WORK ORDER A: In the article on freight rail couplers, on what date did the importers file their motion for judgment?
WORK ORDER B: Please sum up the article on freight rail couplers in two sentences.
WORK ORDER C: Resume the article on freight rail couplers from its final sentence.

EXCERPTED TEXT:
====

Importers Wabtec Corp. and Strato filed a scathing motion for judgment on Aug. 19 contesting the International Trade Commission's affirmative injury determination on freight rail couplers from China. The companies contested the commission's decision to rule on the issue at all, seeing as the proceeding was brought just weeks after the commission found that freight rail couplers from China didn't injure the U.S. market (Wabtec Corp. v. United States, CIT # 23-00157).

After rejecting the first petition, the ITC decided to treat the second petition "as an ordinarily filed case" -- a decision that allegedly "spawned all kinds of errors," the brief said. Many of these errors come from a "fundamental conceit: that the Commission was at liberty to deny any connection between the cases for some purposes, while relying on the effects of FRC I for other purposes, all without harmonizing or explaining the disparate treatment of the investigations," the brief said.

"What may be true of kings is not true of administrative agencies," the brief said.

Wabtec and Strato railed against the ITC's justification of its decision to open the second investigation, which merely said that the commission isn't bound by its past decision. The commission can't use the "fact-specific nature of investigations as cover for arbitrary decision-making," the brief said. The ITC must give a reason beyond the "mere fact there is a new proceeding and a new record to justify revisiting" past injury decisions.

The importers laid out five total claims against the injury proceeding, the first of which said that the ITC should never have reached the merits of the case due to its prior ruling. The second claim is that the ITC improperly defined the domestic industry by turning the related-party provision of Section 771(4)(B) of the Tariff Act of 1930 "on its head." After the ITC excluded an unnamed company from the domestic industry as a related party in the first proceeding, the ITC included it in the second "in a way that masked the lack of injury to rest of the industry," the brief said.

====

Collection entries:
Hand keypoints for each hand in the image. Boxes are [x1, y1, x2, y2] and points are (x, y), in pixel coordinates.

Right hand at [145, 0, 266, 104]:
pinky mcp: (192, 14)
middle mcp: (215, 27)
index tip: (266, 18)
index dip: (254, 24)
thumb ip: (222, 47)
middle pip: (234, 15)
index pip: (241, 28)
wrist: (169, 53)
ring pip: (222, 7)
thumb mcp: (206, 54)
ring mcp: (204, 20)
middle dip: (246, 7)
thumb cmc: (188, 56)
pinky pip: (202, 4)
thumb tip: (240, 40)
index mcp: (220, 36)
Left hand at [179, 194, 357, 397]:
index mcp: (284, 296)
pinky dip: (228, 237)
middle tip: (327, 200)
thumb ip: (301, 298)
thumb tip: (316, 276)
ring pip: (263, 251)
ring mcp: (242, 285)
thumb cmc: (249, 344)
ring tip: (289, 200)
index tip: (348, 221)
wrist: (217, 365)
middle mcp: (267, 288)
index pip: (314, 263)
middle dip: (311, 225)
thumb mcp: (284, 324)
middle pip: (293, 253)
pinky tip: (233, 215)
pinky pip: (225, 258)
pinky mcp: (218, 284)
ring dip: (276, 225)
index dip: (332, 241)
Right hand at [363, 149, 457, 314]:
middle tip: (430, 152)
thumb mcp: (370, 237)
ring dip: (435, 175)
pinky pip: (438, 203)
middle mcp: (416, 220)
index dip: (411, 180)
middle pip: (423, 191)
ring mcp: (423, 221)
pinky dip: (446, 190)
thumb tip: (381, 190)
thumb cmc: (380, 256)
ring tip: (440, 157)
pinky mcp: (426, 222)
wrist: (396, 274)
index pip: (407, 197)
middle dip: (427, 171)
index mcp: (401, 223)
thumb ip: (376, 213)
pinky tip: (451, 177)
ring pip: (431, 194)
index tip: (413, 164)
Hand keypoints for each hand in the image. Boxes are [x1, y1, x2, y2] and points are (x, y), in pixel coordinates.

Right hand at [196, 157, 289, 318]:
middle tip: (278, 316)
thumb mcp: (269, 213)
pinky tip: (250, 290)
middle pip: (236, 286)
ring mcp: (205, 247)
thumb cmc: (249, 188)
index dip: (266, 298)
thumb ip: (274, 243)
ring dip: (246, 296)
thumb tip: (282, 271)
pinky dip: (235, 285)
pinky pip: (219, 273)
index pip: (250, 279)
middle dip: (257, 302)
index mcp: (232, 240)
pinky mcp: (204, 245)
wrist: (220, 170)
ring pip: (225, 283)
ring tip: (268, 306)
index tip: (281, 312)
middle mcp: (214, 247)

====

RESPONSE A: Aug. 19.

RESPONSE B: Importers Wabtec Corp. and Strato filed a motion for judgment contesting the International Trade Commission's affirmative injury determination on freight rail couplers from China, arguing the commission should not have ruled at all because the case came weeks after it had found no injury. Their brief says the ITC gave no adequate reason for revisiting its past decision and sets out five claims, including that the commission improperly defined the domestic industry under the related-party provision of the Tariff Act of 1930.

RESPONSE C:
This practice saw the ITC use the related-party exclusion in a "classic tails-I-win-heads-you-lose manner: The provision applies, or does not apply, based on whether it improves the injury story for petitioners."

The third claim said the ITC violated Section 771(7)(G)(ii)(II) of the Tariff Act by cumulating imports that were subject to the initial negative injury determination. The fourth cause of action levied a host of factual claims against the ITC's decision, arguing that the analysis is "riddled with internal contradictions and discrepancies" with the first proceeding. For instance, the ITC embraced a "new theory of injury" in the second proceeding, which used a "two-part maneuver designed to engineer indicia of 'injury.'"

The first step was to disregard improvements the U.S. industry made in 2022 as being attributable to "provisional duties levied on Chinese imports" during the first proceeding. The second step was to disregard the U.S. industry's market-share gains in a segment of the market the commission previously found the U.S. industry to be less concentrated in, the brief said.

Lastly, Wabtec and Strato highlighted its conflict-of-interest claim, which importer Amsted Rail Co. levied against its former lawyer: Buchanan Ingersoll partner Daniel Pickard. ARC alleged that Pickard represented the company then used its information against it in filing the second petition on freight rail couplers (see 2311210077).